Главная » Файлы » ЯЗЫК. ЗНАК. КУЛЬТУРА.

Гипотезы происхождения опытной науки
09.02.2015, 15:08
Большинство современных гипотез науки опирается на упоминавшееся уже по частным поводам письмо Эйнштейна к Швитцеру или отталкивается от него. «Многоуважаемый сэр, – пишет Эйнштейн, – развитие западной науки основано на двух великих достижениях: на изобретении греческими философами формальной логической системы (в Евклидовой геометрии) и на открытии возможности вскрывать систематическим экспериментированием каузальные связи (Ренессанс). Не следует, на мой взгляд, удивляться тому, что эти шаги не были сделаны китайскими мудрецами. Удивляться приходится тому, что эти открытия вообще были сделаны. Искренне Ваш А. Эйнштейн. 23 апреля 1953 г.» (97, с. 15, ссылка]. Нетрудно заметить, что гипотеза дисциплинарного генезиса опытной науки в целом подтверждает гипотезу Эйнштейна, в значительной степени снимая с нее налет случайности. В нашей гипотезе «удивляться тому, что эти открытия вообще были сделаны», не приходится, хотя, конечно, новоанглийский язык, куда угодил теологический снаряд после корректировки его полета на Никейском соборе, дело случая. Не будь этой цели, многое могло бы произойти иначе или вовсе не произойти.
Вместе с тем за этим моментом стяжения к письму Эйнштейна, особенно к последней составляющей – к экспериментированию, в гипотезах возникновения науки налицо и глубокие расхождения, связанные прежде всего с тем, что «были герои и до Агамемнона», т. е. не только Эйнштейн ставил и пытался решать проблему возникновения опытной науки.
Рэттенси об этих более ранних попытках пишет: «Мощное развитие современной опытной науки в XVI-XVII вв. марксистские и немарксистские авторы соотносили с социальными и экономическими переменами того времени. Борис Гессен связывал возникновение новой науки с экономическими нуждами поднимающейся буржуазии и соотносил наиболее абстрактные положения „Начал" Ньютона с техническими нуждами торгового класса Англии XVII в. Эджер Цильзель полагал, что слияние эмпиризма и рационализма, породившее в Италии после Ренессанса новый вид науки, было результатом драма-этического разрушения тех классовых барьеров, которые исключали ранее общение между ученым-схоластом и ремесленником… Более детализированный подход предлагал американский социолог Роберт К. Мертон. Развивая частный взгляд известной работы Макса Вебера о связи между кальвинистским пуританизмом и капитализмом, Мертон пришел к выводу о том, что ценности пуритан оказались для Англии XVII в. действенными концентраторами внимания к изучению естественных наук. Одновременно он, исследуя влияние экономических и технологических мотивов на формирование избирательного интереса к опытным наукам вообще и к частным проблемам этих наук, приходил к выводу о существенном значении такого влияния» [100 с. 1-2].
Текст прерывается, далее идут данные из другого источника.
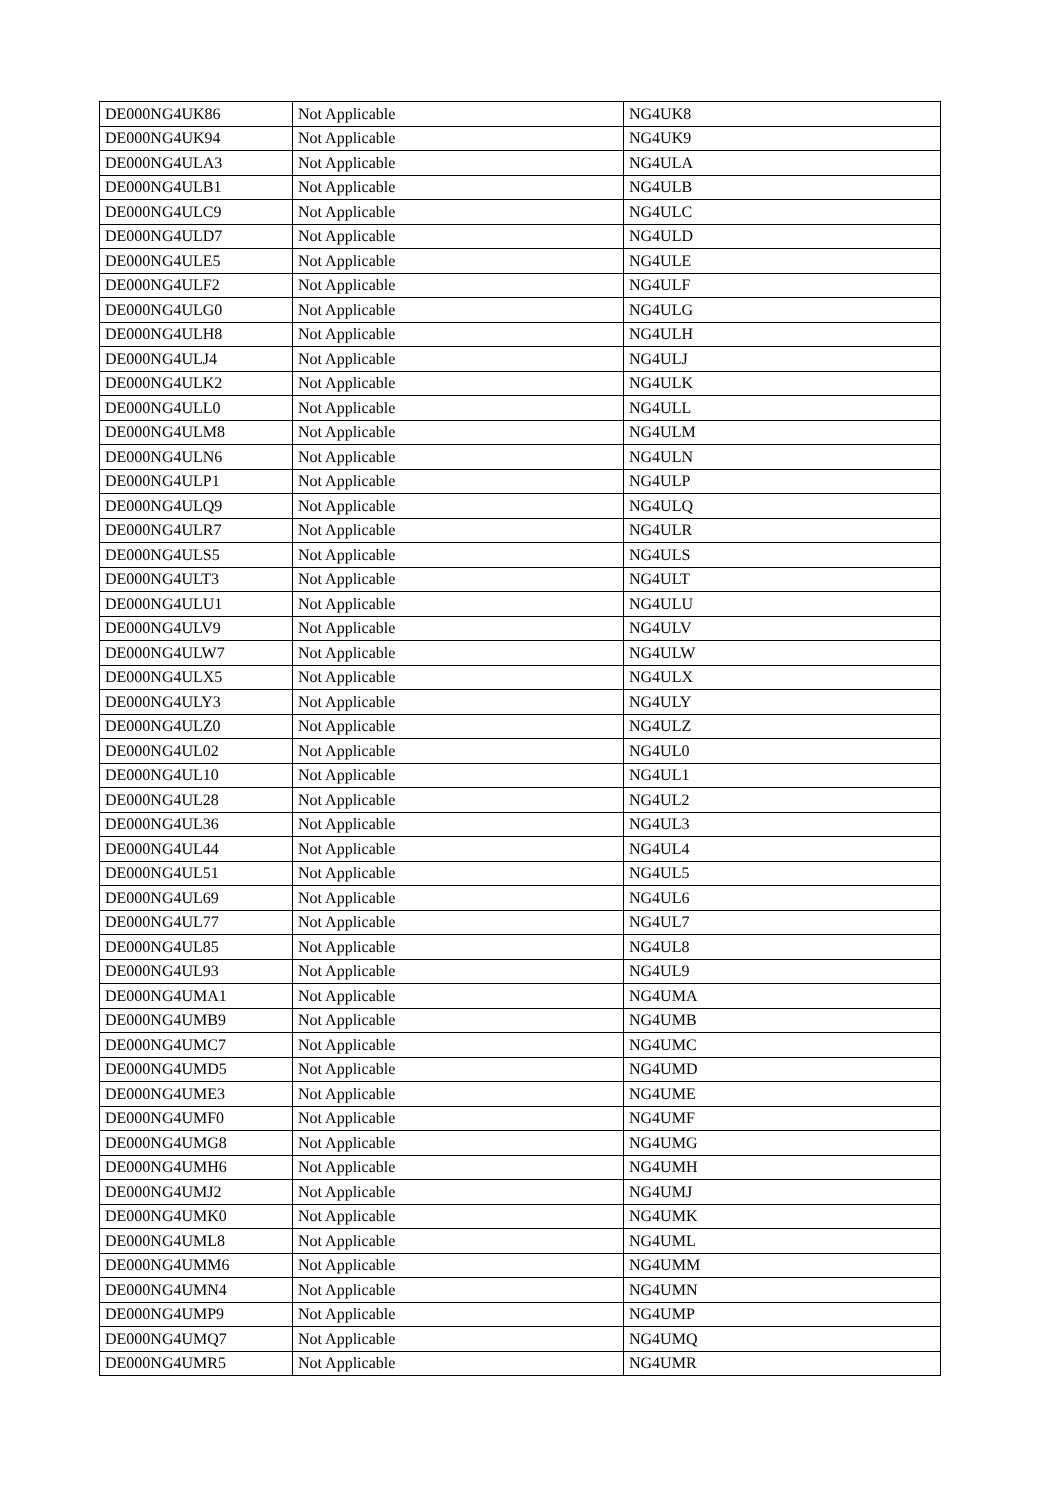| DE000NG4UK86 | Not Applicable | NG4UK8 |
| DE000NG4UK94 | Not Applicable | NG4UK9 |
| DE000NG4ULA3 | Not Applicable | NG4ULA |
| DE000NG4ULB1 | Not Applicable | NG4ULB |
| DE000NG4ULC9 | Not Applicable | NG4ULC |
| DE000NG4ULD7 | Not Applicable | NG4ULD |
| DE000NG4ULE5 | Not Applicable | NG4ULE |
| DE000NG4ULF2 | Not Applicable | NG4ULF |
| DE000NG4ULG0 | Not Applicable | NG4ULG |
| DE000NG4ULH8 | Not Applicable | NG4ULH |
| DE000NG4ULJ4 | Not Applicable | NG4ULJ |
| DE000NG4ULK2 | Not Applicable | NG4ULK |
| DE000NG4ULL0 | Not Applicable | NG4ULL |
| DE000NG4ULM8 | Not Applicable | NG4ULM |
| DE000NG4ULN6 | Not Applicable | NG4ULN |
| DE000NG4ULP1 | Not Applicable | NG4ULP |
| DE000NG4ULQ9 | Not Applicable | NG4ULQ |
| DE000NG4ULR7 | Not Applicable | NG4ULR |
| DE000NG4ULS5 | Not Applicable | NG4ULS |
| DE000NG4ULT3 | Not Applicable | NG4ULT |
| DE000NG4ULU1 | Not Applicable | NG4ULU |
| DE000NG4ULV9 | Not Applicable | NG4ULV |
| DE000NG4ULW7 | Not Applicable | NG4ULW |
| DE000NG4ULX5 | Not Applicable | NG4ULX |
| DE000NG4ULY3 | Not Applicable | NG4ULY |
| DE000NG4ULZ0 | Not Applicable | NG4ULZ |
| DE000NG4UL02 | Not Applicable | NG4UL0 |
| DE000NG4UL10 | Not Applicable | NG4UL1 |
| DE000NG4UL28 | Not Applicable | NG4UL2 |
| DE000NG4UL36 | Not Applicable | NG4UL3 |
| DE000NG4UL44 | Not Applicable | NG4UL4 |
| DE000NG4UL51 | Not Applicable | NG4UL5 |
| DE000NG4UL69 | Not Applicable | NG4UL6 |
| DE000NG4UL77 | Not Applicable | NG4UL7 |
| DE000NG4UL85 | Not Applicable | NG4UL8 |
| DE000NG4UL93 | Not Applicable | NG4UL9 |
| DE000NG4UMA1 | Not Applicable | NG4UMA |
| DE000NG4UMB9 | Not Applicable | NG4UMB |
| DE000NG4UMC7 | Not Applicable | NG4UMC |
| DE000NG4UMD5 | Not Applicable | NG4UMD |
| DE000NG4UME3 | Not Applicable | NG4UME |
| DE000NG4UMF0 | Not Applicable | NG4UMF |
| DE000NG4UMG8 | Not Applicable | NG4UMG |
| DE000NG4UMH6 | Not Applicable | NG4UMH |
| DE000NG4UMJ2 | Not Applicable | NG4UMJ |
| DE000NG4UMK0 | Not Applicable | NG4UMK |
| DE000NG4UML8 | Not Applicable | NG4UML |
| DE000NG4UMM6 | Not Applicable | NG4UMM |
| DE000NG4UMN4 | Not Applicable | NG4UMN |
| DE000NG4UMP9 | Not Applicable | NG4UMP |
| DE000NG4UMQ7 | Not Applicable | NG4UMQ |
| DE000NG4UMR5 | Not Applicable | NG4UMR |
Гипотеза Мертона [86], хотя она охватывает лишь заключительный период социального признания науки в качестве нового института, наиболее популярна сегодня в среде буржуазных социологов и историков науки. Она, очевидно, не противоречит гипотезе Эйнштейна, поскольку Мертона интересуют проблемы институционализации науки как уже более или менее сложившейся формы трансмутационного общения, а не становление самой этой формы.
Анализируя гипотезу Мертона, Рэттенси справедливо, на наш взгляд, выделяет в ней знакомый уже нам аргумент «очевидной пользы» как условие появления и вживания нового, института в наличную структуру социальных отношений, которая исправно функционировала и до появления этого института. Здесь неизбежно возникает соперничество между наличные ми институтами, несущими набор соответствующих функций, и новым институтом, претендующим на эти функции. *Это тем более справедливо для „новой науки", которой приходилось развиваться вне традиционной системы высшего образования и даже противостоять натурфилософии, преподававшейся в университетах. В борьбе за привлечение интереса и патронажа образованных любителей ей приходилось конкурировать с более традиционными и привычными направлениями. Господствующая натурфилософия Аристотеля была органично связана с христианско-схоластической теологической картиной мира, и любая соперничающая.система волей-неволей обязана была доказывать свою согласованность с такой картиной и, более того, доказывать свое превосходство как основы для истинной христианской картины мира. За малыми исключениями, натурфилософы того времени полностью отдавали себе отчет в органической связи их научной деятельности с их философскими, социальными, этическими и прежде всего религиозными убеждениями» [100, с. 2-3].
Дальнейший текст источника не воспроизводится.